Right to Amend: If you feel medical information we have about you, or your child is incorrect or incomplete, you may ask for us to amend the information. You have the right to request an amendment for as long as the information is kept by or for PHCR. You must submit your request in writing and provide your reason for requesting the amendment. We could deny your request to amend a record if the information was not created by user if we determine the record is accurate. You may appeal, in writing, a decision by us not to amend a record.
You have the right to request a restriction or limitation on the medical information: we use and disclose about you or your child for treatment, payment or health care operations. You may also request that any part of your or your child’s medical information not be disclosed to family members or friends who may be involved in your /their care. Your request must state the specific restriction requested and to whom you want the restrictions to apply.
We are not required to agree to your request except for certain disclosures when you have paid for services out-of- pocket, in full.
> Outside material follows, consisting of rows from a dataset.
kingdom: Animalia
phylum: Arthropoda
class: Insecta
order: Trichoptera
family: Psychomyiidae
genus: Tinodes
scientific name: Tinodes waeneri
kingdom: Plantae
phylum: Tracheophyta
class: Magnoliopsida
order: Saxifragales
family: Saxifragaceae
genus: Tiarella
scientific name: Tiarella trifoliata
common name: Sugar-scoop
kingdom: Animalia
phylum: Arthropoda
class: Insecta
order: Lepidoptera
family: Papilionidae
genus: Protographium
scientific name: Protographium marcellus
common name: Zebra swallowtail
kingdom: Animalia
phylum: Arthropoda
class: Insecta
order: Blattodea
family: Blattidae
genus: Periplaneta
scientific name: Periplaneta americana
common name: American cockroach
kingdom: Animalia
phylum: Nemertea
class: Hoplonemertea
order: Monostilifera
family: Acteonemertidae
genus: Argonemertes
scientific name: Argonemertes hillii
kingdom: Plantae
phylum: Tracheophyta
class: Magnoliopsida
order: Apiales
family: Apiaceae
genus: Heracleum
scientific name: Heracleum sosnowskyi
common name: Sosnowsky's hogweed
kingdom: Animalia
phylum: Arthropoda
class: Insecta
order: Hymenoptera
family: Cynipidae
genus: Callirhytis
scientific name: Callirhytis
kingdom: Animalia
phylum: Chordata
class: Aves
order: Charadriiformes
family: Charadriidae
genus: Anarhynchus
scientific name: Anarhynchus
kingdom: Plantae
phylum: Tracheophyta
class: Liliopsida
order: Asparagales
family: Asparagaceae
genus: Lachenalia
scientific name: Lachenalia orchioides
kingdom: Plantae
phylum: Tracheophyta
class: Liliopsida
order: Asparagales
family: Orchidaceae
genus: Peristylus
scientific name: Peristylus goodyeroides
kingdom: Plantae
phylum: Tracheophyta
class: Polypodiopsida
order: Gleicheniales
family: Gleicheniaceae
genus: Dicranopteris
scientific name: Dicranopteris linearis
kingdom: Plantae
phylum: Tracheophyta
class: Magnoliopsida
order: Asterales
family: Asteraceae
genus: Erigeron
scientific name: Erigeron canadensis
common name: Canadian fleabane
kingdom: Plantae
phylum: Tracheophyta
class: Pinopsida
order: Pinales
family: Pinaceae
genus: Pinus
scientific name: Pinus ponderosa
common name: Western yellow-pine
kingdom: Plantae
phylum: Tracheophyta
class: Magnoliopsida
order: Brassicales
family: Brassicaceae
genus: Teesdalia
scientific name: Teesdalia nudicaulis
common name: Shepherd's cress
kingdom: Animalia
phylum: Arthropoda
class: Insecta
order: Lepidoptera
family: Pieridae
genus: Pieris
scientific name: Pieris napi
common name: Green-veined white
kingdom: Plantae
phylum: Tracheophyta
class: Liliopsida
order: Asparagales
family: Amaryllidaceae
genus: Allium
If we agree to the requested restriction, we may not use or disclose our medical information in violation of that restriction unless it is needed to provide emergency treatment of unless we otherwise notify you that we can no longer honor your request.
You have the right to request that a health plan not be informed of treatment which is paid for out-of-pocket, in full by you: PHCR will comply with such request.
You have the right to request a paper copy of this Notice: If you would like a paper copy of this Notice, please request one from our office, by phone or when you are in our office.
You have the right to be notified in the event of a breach of your protected health information: In the event of a breach of your protected health information, PHCR will notify you as required by law.
If you believe you or your child’s privacy rights have been violated, you may file a complete with PHCR or with the Secretary of the Department of Health and Human Services. To file a complaint with PHCR, contact the office in writing at Pediatric Headache Center of Richmond, 2500-B Gaskins Road, Richmond, VA 23238. Neither you, nor your child will be penalized for filing a complaint.
OTHER USES OF MEDICAL INFORMATION
Other uses and disclosures of medical information not covered by this notice, or by state and federal laws that apply to us, will be made only with your written authorization. If you provide us with authority to use or disclose medical information about you or your child, you may revoke that authority, in writing, at any time. If you revoke you authorization, we will no longer use or disclose medical information about you or your child for the reasons covered by your written authorization. However we are unable, and not required, to take back any disclosures we have already made in reliance upon your prior authorization.